26.03.2002

Peking: Das Reich der Mitte als Mekka der Klon-Forscher

Chinesische Wissenschaftler haben bereits Dutzende menschlicher Embryonen geklont, reden bisher aber kaum darueber. Das berichtete jetzt die Deutsche Presse-Agentur (dpa). "Wir klonen nur Embryonen fuer medizinische Zwecke", beteuert die Wissenschaftlerin Lu Guangxiu, die nach eigenen Angaben schon seit zwei Jahren im Xiangya Medical College in Changsha (Provinz Hunan) Embryonen zu therapeutischen Zwecken klont. Andere Institute in China verfolgten aehnliche Klon-Projekte. "Aber nicht viele", sagt Lu Guangxiu, deren Arbeit fuehrend ist. "Das ist Forschungsarbeit auf sehr hohem Niveau." Die meisten klonten deswegen Tiere.

Beim therapeutischen Klonen und der Stammzellen-Forschung setzt China laut dpa zu einem grossen Sprung nach vorn an. Mit den ersten geklonten Embryonen lag Lu Guangxiu weit vor der US-Firma Advanced Cell Technology (ACT), die im November mit der Mitteilung, einen Embryo geklont zu haben, weltweit Proteste ausgeloest hatte. Ethische Fragen sind China nicht fremd, doch sehen nur wenige Chinesen in einem Embryo ein menschliches Wesen.
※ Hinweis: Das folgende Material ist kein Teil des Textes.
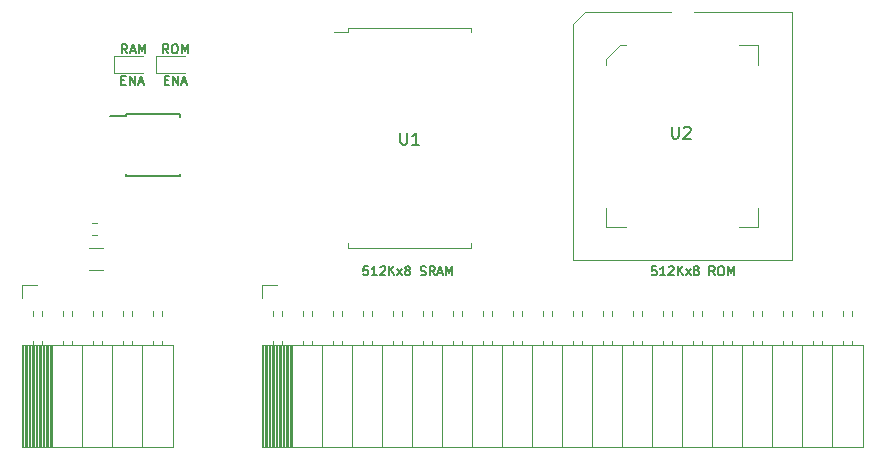
<source format=gbr>
G04 #@! TF.GenerationSoftware,KiCad,Pcbnew,(5.1.2-1)-1*
G04 #@! TF.CreationDate,2019-07-05T02:29:44-07:00*
G04 #@! TF.ProjectId,ram_board,72616d5f-626f-4617-9264-2e6b69636164,rev?*
G04 #@! TF.SameCoordinates,Original*
G04 #@! TF.FileFunction,Legend,Top*
G04 #@! TF.FilePolarity,Positive*
%FSLAX46Y46*%
G04 Gerber Fmt 4.6, Leading zero omitted, Abs format (unit mm)*
G04 Created by KiCad (PCBNEW (5.1.2-1)-1) date 2019-07-05 02:29:44*
%MOMM*%
%LPD*%
G04 APERTURE LIST*
%ADD10C,0.152400*%
%ADD11C,0.120000*%
%ADD12C,0.150000*%
%ADD13C,0.100000*%
G04 APERTURE END LIST*
D10*
X130846285Y-76925714D02*
X130592285Y-76562857D01*
X130410857Y-76925714D02*
X130410857Y-76163714D01*
X130701142Y-76163714D01*
X130773714Y-76200000D01*
X130810000Y-76236285D01*
X130846285Y-76308857D01*
X130846285Y-76417714D01*
X130810000Y-76490285D01*
X130773714Y-76526571D01*
X130701142Y-76562857D01*
X130410857Y-76562857D01*
X131318000Y-76163714D02*
X131463142Y-76163714D01*
X131535714Y-76200000D01*
X131608285Y-76272571D01*
X131644571Y-76417714D01*
X131644571Y-76671714D01*
X131608285Y-76816857D01*
X131535714Y-76889428D01*
X131463142Y-76925714D01*
X131318000Y-76925714D01*
X131245428Y-76889428D01*
X131172857Y-76816857D01*
X131136571Y-76671714D01*
X131136571Y-76417714D01*
X131172857Y-76272571D01*
X131245428Y-76200000D01*
X131318000Y-76163714D01*
X131971142Y-76925714D02*
X131971142Y-76163714D01*
X132225142Y-76708000D01*
X132479142Y-76163714D01*
X132479142Y-76925714D01*
X127362857Y-76925714D02*
X127108857Y-76562857D01*
X126927428Y-76925714D02*
X126927428Y-76163714D01*
X127217714Y-76163714D01*
X127290285Y-76200000D01*
X127326571Y-76236285D01*
X127362857Y-76308857D01*
X127362857Y-76417714D01*
X127326571Y-76490285D01*
X127290285Y-76526571D01*
X127217714Y-76562857D01*
X126927428Y-76562857D01*
X127653142Y-76708000D02*
X128016000Y-76708000D01*
X127580571Y-76925714D02*
X127834571Y-76163714D01*
X128088571Y-76925714D01*
X128342571Y-76925714D02*
X128342571Y-76163714D01*
X128596571Y-76708000D01*
X128850571Y-76163714D01*
X128850571Y-76925714D01*
X172157571Y-94959714D02*
X171794714Y-94959714D01*
X171758428Y-95322571D01*
X171794714Y-95286285D01*
X171867285Y-95250000D01*
X172048714Y-95250000D01*
X172121285Y-95286285D01*
X172157571Y-95322571D01*
X172193857Y-95395142D01*
X172193857Y-95576571D01*
X172157571Y-95649142D01*
X172121285Y-95685428D01*
X172048714Y-95721714D01*
X171867285Y-95721714D01*
X171794714Y-95685428D01*
X171758428Y-95649142D01*
X172919571Y-95721714D02*
X172484142Y-95721714D01*
X172701857Y-95721714D02*
X172701857Y-94959714D01*
X172629285Y-95068571D01*
X172556714Y-95141142D01*
X172484142Y-95177428D01*
X173209857Y-95032285D02*
X173246142Y-94996000D01*
X173318714Y-94959714D01*
X173500142Y-94959714D01*
X173572714Y-94996000D01*
X173609000Y-95032285D01*
X173645285Y-95104857D01*
X173645285Y-95177428D01*
X173609000Y-95286285D01*
X173173571Y-95721714D01*
X173645285Y-95721714D01*
X173971857Y-95721714D02*
X173971857Y-94959714D01*
X174407285Y-95721714D02*
X174080714Y-95286285D01*
X174407285Y-94959714D02*
X173971857Y-95395142D01*
X174661285Y-95721714D02*
X175060428Y-95213714D01*
X174661285Y-95213714D02*
X175060428Y-95721714D01*
X175459571Y-95286285D02*
X175387000Y-95250000D01*
X175350714Y-95213714D01*
X175314428Y-95141142D01*
X175314428Y-95104857D01*
X175350714Y-95032285D01*
X175387000Y-94996000D01*
X175459571Y-94959714D01*
X175604714Y-94959714D01*
X175677285Y-94996000D01*
X175713571Y-95032285D01*
X175749857Y-95104857D01*
X175749857Y-95141142D01*
X175713571Y-95213714D01*
X175677285Y-95250000D01*
X175604714Y-95286285D01*
X175459571Y-95286285D01*
X175387000Y-95322571D01*
X175350714Y-95358857D01*
X175314428Y-95431428D01*
X175314428Y-95576571D01*
X175350714Y-95649142D01*
X175387000Y-95685428D01*
X175459571Y-95721714D01*
X175604714Y-95721714D01*
X175677285Y-95685428D01*
X175713571Y-95649142D01*
X175749857Y-95576571D01*
X175749857Y-95431428D01*
X175713571Y-95358857D01*
X175677285Y-95322571D01*
X175604714Y-95286285D01*
X177092428Y-95721714D02*
X176838428Y-95358857D01*
X176657000Y-95721714D02*
X176657000Y-94959714D01*
X176947285Y-94959714D01*
X177019857Y-94996000D01*
X177056142Y-95032285D01*
X177092428Y-95104857D01*
X177092428Y-95213714D01*
X177056142Y-95286285D01*
X177019857Y-95322571D01*
X176947285Y-95358857D01*
X176657000Y-95358857D01*
X177564142Y-94959714D02*
X177709285Y-94959714D01*
X177781857Y-94996000D01*
X177854428Y-95068571D01*
X177890714Y-95213714D01*
X177890714Y-95467714D01*
X177854428Y-95612857D01*
X177781857Y-95685428D01*
X177709285Y-95721714D01*
X177564142Y-95721714D01*
X177491571Y-95685428D01*
X177419000Y-95612857D01*
X177382714Y-95467714D01*
X177382714Y-95213714D01*
X177419000Y-95068571D01*
X177491571Y-94996000D01*
X177564142Y-94959714D01*
X178217285Y-95721714D02*
X178217285Y-94959714D01*
X178471285Y-95504000D01*
X178725285Y-94959714D01*
X178725285Y-95721714D01*
X130556000Y-79193571D02*
X130810000Y-79193571D01*
X130918857Y-79592714D02*
X130556000Y-79592714D01*
X130556000Y-78830714D01*
X130918857Y-78830714D01*
X131245428Y-79592714D02*
X131245428Y-78830714D01*
X131680857Y-79592714D01*
X131680857Y-78830714D01*
X132007428Y-79375000D02*
X132370285Y-79375000D01*
X131934857Y-79592714D02*
X132188857Y-78830714D01*
X132442857Y-79592714D01*
X126873000Y-79193571D02*
X127127000Y-79193571D01*
X127235857Y-79592714D02*
X126873000Y-79592714D01*
X126873000Y-78830714D01*
X127235857Y-78830714D01*
X127562428Y-79592714D02*
X127562428Y-78830714D01*
X127997857Y-79592714D01*
X127997857Y-78830714D01*
X128324428Y-79375000D02*
X128687285Y-79375000D01*
X128251857Y-79592714D02*
X128505857Y-78830714D01*
X128759857Y-79592714D01*
X147737285Y-94959714D02*
X147374428Y-94959714D01*
X147338142Y-95322571D01*
X147374428Y-95286285D01*
X147447000Y-95250000D01*
X147628428Y-95250000D01*
X147701000Y-95286285D01*
X147737285Y-95322571D01*
X147773571Y-95395142D01*
X147773571Y-95576571D01*
X147737285Y-95649142D01*
X147701000Y-95685428D01*
X147628428Y-95721714D01*
X147447000Y-95721714D01*
X147374428Y-95685428D01*
X147338142Y-95649142D01*
X148499285Y-95721714D02*
X148063857Y-95721714D01*
X148281571Y-95721714D02*
X148281571Y-94959714D01*
X148209000Y-95068571D01*
X148136428Y-95141142D01*
X148063857Y-95177428D01*
X148789571Y-95032285D02*
X148825857Y-94996000D01*
X148898428Y-94959714D01*
X149079857Y-94959714D01*
X149152428Y-94996000D01*
X149188714Y-95032285D01*
X149225000Y-95104857D01*
X149225000Y-95177428D01*
X149188714Y-95286285D01*
X148753285Y-95721714D01*
X149225000Y-95721714D01*
X149551571Y-95721714D02*
X149551571Y-94959714D01*
X149987000Y-95721714D02*
X149660428Y-95286285D01*
X149987000Y-94959714D02*
X149551571Y-95395142D01*
X150241000Y-95721714D02*
X150640142Y-95213714D01*
X150241000Y-95213714D02*
X150640142Y-95721714D01*
X151039285Y-95286285D02*
X150966714Y-95250000D01*
X150930428Y-95213714D01*
X150894142Y-95141142D01*
X150894142Y-95104857D01*
X150930428Y-95032285D01*
X150966714Y-94996000D01*
X151039285Y-94959714D01*
X151184428Y-94959714D01*
X151257000Y-94996000D01*
X151293285Y-95032285D01*
X151329571Y-95104857D01*
X151329571Y-95141142D01*
X151293285Y-95213714D01*
X151257000Y-95250000D01*
X151184428Y-95286285D01*
X151039285Y-95286285D01*
X150966714Y-95322571D01*
X150930428Y-95358857D01*
X150894142Y-95431428D01*
X150894142Y-95576571D01*
X150930428Y-95649142D01*
X150966714Y-95685428D01*
X151039285Y-95721714D01*
X151184428Y-95721714D01*
X151257000Y-95685428D01*
X151293285Y-95649142D01*
X151329571Y-95576571D01*
X151329571Y-95431428D01*
X151293285Y-95358857D01*
X151257000Y-95322571D01*
X151184428Y-95286285D01*
X152200428Y-95685428D02*
X152309285Y-95721714D01*
X152490714Y-95721714D01*
X152563285Y-95685428D01*
X152599571Y-95649142D01*
X152635857Y-95576571D01*
X152635857Y-95504000D01*
X152599571Y-95431428D01*
X152563285Y-95395142D01*
X152490714Y-95358857D01*
X152345571Y-95322571D01*
X152273000Y-95286285D01*
X152236714Y-95250000D01*
X152200428Y-95177428D01*
X152200428Y-95104857D01*
X152236714Y-95032285D01*
X152273000Y-94996000D01*
X152345571Y-94959714D01*
X152527000Y-94959714D01*
X152635857Y-94996000D01*
X153397857Y-95721714D02*
X153143857Y-95358857D01*
X152962428Y-95721714D02*
X152962428Y-94959714D01*
X153252714Y-94959714D01*
X153325285Y-94996000D01*
X153361571Y-95032285D01*
X153397857Y-95104857D01*
X153397857Y-95213714D01*
X153361571Y-95286285D01*
X153325285Y-95322571D01*
X153252714Y-95358857D01*
X152962428Y-95358857D01*
X153688142Y-95504000D02*
X154051000Y-95504000D01*
X153615571Y-95721714D02*
X153869571Y-94959714D01*
X154123571Y-95721714D01*
X154377571Y-95721714D02*
X154377571Y-94959714D01*
X154631571Y-95504000D01*
X154885571Y-94959714D01*
X154885571Y-95721714D01*
D11*
X124415733Y-92331000D02*
X124758267Y-92331000D01*
X124415733Y-91311000D02*
X124758267Y-91311000D01*
D12*
X127215000Y-82209000D02*
X125865000Y-82209000D01*
X127215000Y-87334000D02*
X131865000Y-87334000D01*
X127215000Y-82084000D02*
X131865000Y-82084000D01*
X127215000Y-87334000D02*
X127215000Y-87109000D01*
X131865000Y-87334000D02*
X131865000Y-87109000D01*
X131865000Y-82084000D02*
X131865000Y-82309000D01*
X127215000Y-82084000D02*
X127215000Y-82209000D01*
D11*
X129785000Y-78586000D02*
X132245000Y-78586000D01*
X129785000Y-77116000D02*
X129785000Y-78586000D01*
X132245000Y-77116000D02*
X129785000Y-77116000D01*
X126229000Y-78586000D02*
X128689000Y-78586000D01*
X126229000Y-77116000D02*
X126229000Y-78586000D01*
X128689000Y-77116000D02*
X126229000Y-77116000D01*
X138751000Y-97663000D02*
X138751000Y-96553000D01*
X138751000Y-96553000D02*
X140081000Y-96553000D01*
X138751000Y-110293000D02*
X189671000Y-110293000D01*
X189671000Y-110293000D02*
X189671000Y-101663000D01*
X138751000Y-101663000D02*
X189671000Y-101663000D01*
X138751000Y-110293000D02*
X138751000Y-101663000D01*
X187071000Y-110293000D02*
X187071000Y-101663000D01*
X184531000Y-110293000D02*
X184531000Y-101663000D01*
X181991000Y-110293000D02*
X181991000Y-101663000D01*
X179451000Y-110293000D02*
X179451000Y-101663000D01*
X176911000Y-110293000D02*
X176911000Y-101663000D01*
X174371000Y-110293000D02*
X174371000Y-101663000D01*
X171831000Y-110293000D02*
X171831000Y-101663000D01*
X169291000Y-110293000D02*
X169291000Y-101663000D01*
X166751000Y-110293000D02*
X166751000Y-101663000D01*
X164211000Y-110293000D02*
X164211000Y-101663000D01*
X161671000Y-110293000D02*
X161671000Y-101663000D01*
X159131000Y-110293000D02*
X159131000Y-101663000D01*
X156591000Y-110293000D02*
X156591000Y-101663000D01*
X154051000Y-110293000D02*
X154051000Y-101663000D01*
X151511000Y-110293000D02*
X151511000Y-101663000D01*
X148971000Y-110293000D02*
X148971000Y-101663000D01*
X146431000Y-110293000D02*
X146431000Y-101663000D01*
X143891000Y-110293000D02*
X143891000Y-101663000D01*
X141351000Y-110293000D02*
X141351000Y-101663000D01*
X188701000Y-99153000D02*
X188701000Y-98713000D01*
X188701000Y-101663000D02*
X188701000Y-101253000D01*
X187981000Y-99153000D02*
X187981000Y-98713000D01*
X187981000Y-101663000D02*
X187981000Y-101253000D01*
X186161000Y-99153000D02*
X186161000Y-98713000D01*
X186161000Y-101663000D02*
X186161000Y-101253000D01*
X185441000Y-99153000D02*
X185441000Y-98713000D01*
X185441000Y-101663000D02*
X185441000Y-101253000D01*
X183621000Y-99153000D02*
X183621000Y-98713000D01*
X183621000Y-101663000D02*
X183621000Y-101253000D01*
X182901000Y-99153000D02*
X182901000Y-98713000D01*
X182901000Y-101663000D02*
X182901000Y-101253000D01*
X181081000Y-99153000D02*
X181081000Y-98713000D01*
X181081000Y-101663000D02*
X181081000Y-101253000D01*
X180361000Y-99153000D02*
X180361000Y-98713000D01*
X180361000Y-101663000D02*
X180361000Y-101253000D01*
X178541000Y-99153000D02*
X178541000Y-98713000D01*
X178541000Y-101663000D02*
X178541000Y-101253000D01*
X177821000Y-99153000D02*
X177821000Y-98713000D01*
X177821000Y-101663000D02*
X177821000Y-101253000D01*
X176001000Y-99153000D02*
X176001000Y-98713000D01*
X176001000Y-101663000D02*
X176001000Y-101253000D01*
X175281000Y-99153000D02*
X175281000Y-98713000D01*
X175281000Y-101663000D02*
X175281000Y-101253000D01*
X173461000Y-99153000D02*
X173461000Y-98713000D01*
X173461000Y-101663000D02*
X173461000Y-101253000D01*
X172741000Y-99153000D02*
X172741000Y-98713000D01*
X172741000Y-101663000D02*
X172741000Y-101253000D01*
X170921000Y-99153000D02*
X170921000Y-98713000D01*
X170921000Y-101663000D02*
X170921000Y-101253000D01*
X170201000Y-99153000D02*
X170201000Y-98713000D01*
X170201000Y-101663000D02*
X170201000Y-101253000D01*
X168381000Y-99153000D02*
X168381000Y-98713000D01*
X168381000Y-101663000D02*
X168381000Y-101253000D01*
X167661000Y-99153000D02*
X167661000Y-98713000D01*
X167661000Y-101663000D02*
X167661000Y-101253000D01*
X165841000Y-99153000D02*
X165841000Y-98713000D01*
X165841000Y-101663000D02*
X165841000Y-101253000D01*
X165121000Y-99153000D02*
X165121000Y-98713000D01*
X165121000Y-101663000D02*
X165121000Y-101253000D01*
X163301000Y-99153000D02*
X163301000Y-98713000D01*
X163301000Y-101663000D02*
X163301000Y-101253000D01*
X162581000Y-99153000D02*
X162581000Y-98713000D01*
X162581000Y-101663000D02*
X162581000Y-101253000D01*
X160761000Y-99153000D02*
X160761000Y-98713000D01*
X160761000Y-101663000D02*
X160761000Y-101253000D01*
X160041000Y-99153000D02*
X160041000Y-98713000D01*
X160041000Y-101663000D02*
X160041000Y-101253000D01*
X158221000Y-99153000D02*
X158221000Y-98713000D01*
X158221000Y-101663000D02*
X158221000Y-101253000D01*
X157501000Y-99153000D02*
X157501000Y-98713000D01*
X157501000Y-101663000D02*
X157501000Y-101253000D01*
X155681000Y-99153000D02*
X155681000Y-98713000D01*
X155681000Y-101663000D02*
X155681000Y-101253000D01*
X154961000Y-99153000D02*
X154961000Y-98713000D01*
X154961000Y-101663000D02*
X154961000Y-101253000D01*
X153141000Y-99153000D02*
X153141000Y-98713000D01*
X153141000Y-101663000D02*
X153141000Y-101253000D01*
X152421000Y-99153000D02*
X152421000Y-98713000D01*
X152421000Y-101663000D02*
X152421000Y-101253000D01*
X150601000Y-99153000D02*
X150601000Y-98713000D01*
X150601000Y-101663000D02*
X150601000Y-101253000D01*
X149881000Y-99153000D02*
X149881000Y-98713000D01*
X149881000Y-101663000D02*
X149881000Y-101253000D01*
X148061000Y-99153000D02*
X148061000Y-98713000D01*
X148061000Y-101663000D02*
X148061000Y-101253000D01*
X147341000Y-99153000D02*
X147341000Y-98713000D01*
X147341000Y-101663000D02*
X147341000Y-101253000D01*
X145521000Y-99153000D02*
X145521000Y-98713000D01*
X145521000Y-101663000D02*
X145521000Y-101253000D01*
X144801000Y-99153000D02*
X144801000Y-98713000D01*
X144801000Y-101663000D02*
X144801000Y-101253000D01*
X142981000Y-99153000D02*
X142981000Y-98713000D01*
X142981000Y-101663000D02*
X142981000Y-101253000D01*
X142261000Y-99153000D02*
X142261000Y-98713000D01*
X142261000Y-101663000D02*
X142261000Y-101253000D01*
X140441000Y-99153000D02*
X140441000Y-98773000D01*
X140441000Y-101663000D02*
X140441000Y-101253000D01*
X139721000Y-99153000D02*
X139721000Y-98773000D01*
X139721000Y-101663000D02*
X139721000Y-101253000D01*
X141232900Y-110293000D02*
X141232900Y-101663000D01*
X141114805Y-110293000D02*
X141114805Y-101663000D01*
X140996710Y-110293000D02*
X140996710Y-101663000D01*
X140878615Y-110293000D02*
X140878615Y-101663000D01*
X140760520Y-110293000D02*
X140760520Y-101663000D01*
X140642425Y-110293000D02*
X140642425Y-101663000D01*
X140524330Y-110293000D02*
X140524330Y-101663000D01*
X140406235Y-110293000D02*
X140406235Y-101663000D01*
X140288140Y-110293000D02*
X140288140Y-101663000D01*
X140170045Y-110293000D02*
X140170045Y-101663000D01*
X140051950Y-110293000D02*
X140051950Y-101663000D01*
X139933855Y-110293000D02*
X139933855Y-101663000D01*
X139815760Y-110293000D02*
X139815760Y-101663000D01*
X139697665Y-110293000D02*
X139697665Y-101663000D01*
X139579570Y-110293000D02*
X139579570Y-101663000D01*
X139461475Y-110293000D02*
X139461475Y-101663000D01*
X139343380Y-110293000D02*
X139343380Y-101663000D01*
X139225285Y-110293000D02*
X139225285Y-101663000D01*
X139107190Y-110293000D02*
X139107190Y-101663000D01*
X138989095Y-110293000D02*
X138989095Y-101663000D01*
X138871000Y-110293000D02*
X138871000Y-101663000D01*
X124111936Y-95271000D02*
X125316064Y-95271000D01*
X124111936Y-93451000D02*
X125316064Y-93451000D01*
X173371000Y-73422000D02*
X166131000Y-73422000D01*
X166131000Y-73422000D02*
X165131000Y-74422000D01*
X165131000Y-74422000D02*
X165131000Y-94472000D01*
X165131000Y-94472000D02*
X183611000Y-94472000D01*
X183611000Y-94472000D02*
X183611000Y-73422000D01*
X183611000Y-73422000D02*
X175371000Y-73422000D01*
D13*
X169586000Y-76242000D02*
X169086000Y-76242000D01*
X169086000Y-76242000D02*
X167936000Y-77392000D01*
X167936000Y-77392000D02*
X167936000Y-77892000D01*
X179156000Y-76242000D02*
X180806000Y-76242000D01*
X180806000Y-76242000D02*
X180806000Y-77892000D01*
X169586000Y-91652000D02*
X167936000Y-91652000D01*
X167936000Y-91652000D02*
X167936000Y-90002000D01*
X179156000Y-91652000D02*
X180806000Y-91652000D01*
X180806000Y-91652000D02*
X180806000Y-90002000D01*
D11*
X146067000Y-75139000D02*
X144907000Y-75139000D01*
X146067000Y-74759000D02*
X146067000Y-75139000D01*
X151257000Y-74759000D02*
X146067000Y-74759000D01*
X156447000Y-74759000D02*
X156447000Y-75139000D01*
X151257000Y-74759000D02*
X156447000Y-74759000D01*
X146067000Y-93389000D02*
X146067000Y-93009000D01*
X151257000Y-93389000D02*
X146067000Y-93389000D01*
X156447000Y-93389000D02*
X156447000Y-93009000D01*
X151257000Y-93389000D02*
X156447000Y-93389000D01*
X118431000Y-97663000D02*
X118431000Y-96553000D01*
X118431000Y-96553000D02*
X119761000Y-96553000D01*
X118431000Y-110293000D02*
X131251000Y-110293000D01*
X131251000Y-110293000D02*
X131251000Y-101663000D01*
X118431000Y-101663000D02*
X131251000Y-101663000D01*
X118431000Y-110293000D02*
X118431000Y-101663000D01*
X128651000Y-110293000D02*
X128651000Y-101663000D01*
X126111000Y-110293000D02*
X126111000Y-101663000D01*
X123571000Y-110293000D02*
X123571000Y-101663000D01*
X121031000Y-110293000D02*
X121031000Y-101663000D01*
X130281000Y-99153000D02*
X130281000Y-98713000D01*
X130281000Y-101663000D02*
X130281000Y-101253000D01*
X129561000Y-99153000D02*
X129561000Y-98713000D01*
X129561000Y-101663000D02*
X129561000Y-101253000D01*
X127741000Y-99153000D02*
X127741000Y-98713000D01*
X127741000Y-101663000D02*
X127741000Y-101253000D01*
X127021000Y-99153000D02*
X127021000Y-98713000D01*
X127021000Y-101663000D02*
X127021000Y-101253000D01*
X125201000Y-99153000D02*
X125201000Y-98713000D01*
X125201000Y-101663000D02*
X125201000Y-101253000D01*
X124481000Y-99153000D02*
X124481000Y-98713000D01*
X124481000Y-101663000D02*
X124481000Y-101253000D01*
X122661000Y-99153000D02*
X122661000Y-98713000D01*
X122661000Y-101663000D02*
X122661000Y-101253000D01*
X121941000Y-99153000D02*
X121941000Y-98713000D01*
X121941000Y-101663000D02*
X121941000Y-101253000D01*
X120121000Y-99153000D02*
X120121000Y-98773000D01*
X120121000Y-101663000D02*
X120121000Y-101253000D01*
X119401000Y-99153000D02*
X119401000Y-98773000D01*
X119401000Y-101663000D02*
X119401000Y-101253000D01*
X120912900Y-110293000D02*
X120912900Y-101663000D01*
X120794805Y-110293000D02*
X120794805Y-101663000D01*
X120676710Y-110293000D02*
X120676710Y-101663000D01*
X120558615Y-110293000D02*
X120558615Y-101663000D01*
X120440520Y-110293000D02*
X120440520Y-101663000D01*
X120322425Y-110293000D02*
X120322425Y-101663000D01*
X120204330Y-110293000D02*
X120204330Y-101663000D01*
X120086235Y-110293000D02*
X120086235Y-101663000D01*
X119968140Y-110293000D02*
X119968140Y-101663000D01*
X119850045Y-110293000D02*
X119850045Y-101663000D01*
X119731950Y-110293000D02*
X119731950Y-101663000D01*
X119613855Y-110293000D02*
X119613855Y-101663000D01*
X119495760Y-110293000D02*
X119495760Y-101663000D01*
X119377665Y-110293000D02*
X119377665Y-101663000D01*
X119259570Y-110293000D02*
X119259570Y-101663000D01*
X119141475Y-110293000D02*
X119141475Y-101663000D01*
X119023380Y-110293000D02*
X119023380Y-101663000D01*
X118905285Y-110293000D02*
X118905285Y-101663000D01*
X118787190Y-110293000D02*
X118787190Y-101663000D01*
X118669095Y-110293000D02*
X118669095Y-101663000D01*
X118551000Y-110293000D02*
X118551000Y-101663000D01*
D12*
X173482095Y-83145380D02*
X173482095Y-83954904D01*
X173529714Y-84050142D01*
X173577333Y-84097761D01*
X173672571Y-84145380D01*
X173863047Y-84145380D01*
X173958285Y-84097761D01*
X174005904Y-84050142D01*
X174053523Y-83954904D01*
X174053523Y-83145380D01*
X174482095Y-83240619D02*
X174529714Y-83193000D01*
X174624952Y-83145380D01*
X174863047Y-83145380D01*
X174958285Y-83193000D01*
X175005904Y-83240619D01*
X175053523Y-83335857D01*
X175053523Y-83431095D01*
X175005904Y-83573952D01*
X174434476Y-84145380D01*
X175053523Y-84145380D01*
X150495095Y-83660380D02*
X150495095Y-84469904D01*
X150542714Y-84565142D01*
X150590333Y-84612761D01*
X150685571Y-84660380D01*
X150876047Y-84660380D01*
X150971285Y-84612761D01*
X151018904Y-84565142D01*
X151066523Y-84469904D01*
X151066523Y-83660380D01*
X152066523Y-84660380D02*
X151495095Y-84660380D01*
X151780809Y-84660380D02*
X151780809Y-83660380D01*
X151685571Y-83803238D01*
X151590333Y-83898476D01*
X151495095Y-83946095D01*
M02*

</source>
Auch bezieht sich das Verbot der Pekinger Regierung, Menschen zu klonen, nicht auf das therapeutische Klonen von Embryonen.

Lu Guangxiu verraet laut dpa nicht viel ueber ihre Arbeit, die bald in einem westlichen Wissenschaftsmagazin publiziert werden soll. Doch bestaetigte sie einen Bericht im "Wall Street Journal", wonach fuenf Prozent der geklonten Embryonen in ihrem Labor die Blastozyste-Stufe erreicht haetten. In diesem fruehen Stadium lassen sich dem Embryo die von Forschern begehrten Stammzellen entnehmen, die Lu Guangxiu isoliert und ueber drei Generationen entwickelt hat. Da ihre Arbeit grosse Mengen Eizellen erfordert, wurden Frauen in ihrer Befruchtungsklinik einfach gebeten, ueberschuessige Eizellen zu spenden.

Einer der schaerfsten Kritiker dieses Zustandes ist Ba Denian, pensionierter Praesident der Medizinischen Akademie: "Es muss klar gesagt werden, was gemacht werden darf, wie weit jemand gehen kann, wem solche Arbeiten erlaubt werden und wie es ueberwacht wird." Er fuerchtet: "Ohne Kontrolle ist der naechste Schritt das Klonen von Menschen." Mit Blick auf Forscher, die sowohl mit tierischem und menschlichem Erbgut arbeiten, sagt Ba Denian: "Was einige Leute da tun, ist nicht richtig."

 

Doch niemand weiss ueberhaupt, wer in China was tut. Nach Auskunft des britischen Magazins "New Scientist" ist noch keines der chinesischen Experimente in einem angesehenen Fachjournal veroeffentlicht worden, die Artikel von Gutachtern pruefen lassen. Fest steht dennoch, dass sich eine grosse Zahl von Universitaeten und Instituten mit Klonen und Stammzellen beschaeftigt. Professor Chen Xigu vom der Zhongshan Medizinischen Universitaet in Kanton etwa pflanzte menschliches Erbgut in die Eizelle eines Kaninchens, um Stammzellen zu gewinnen.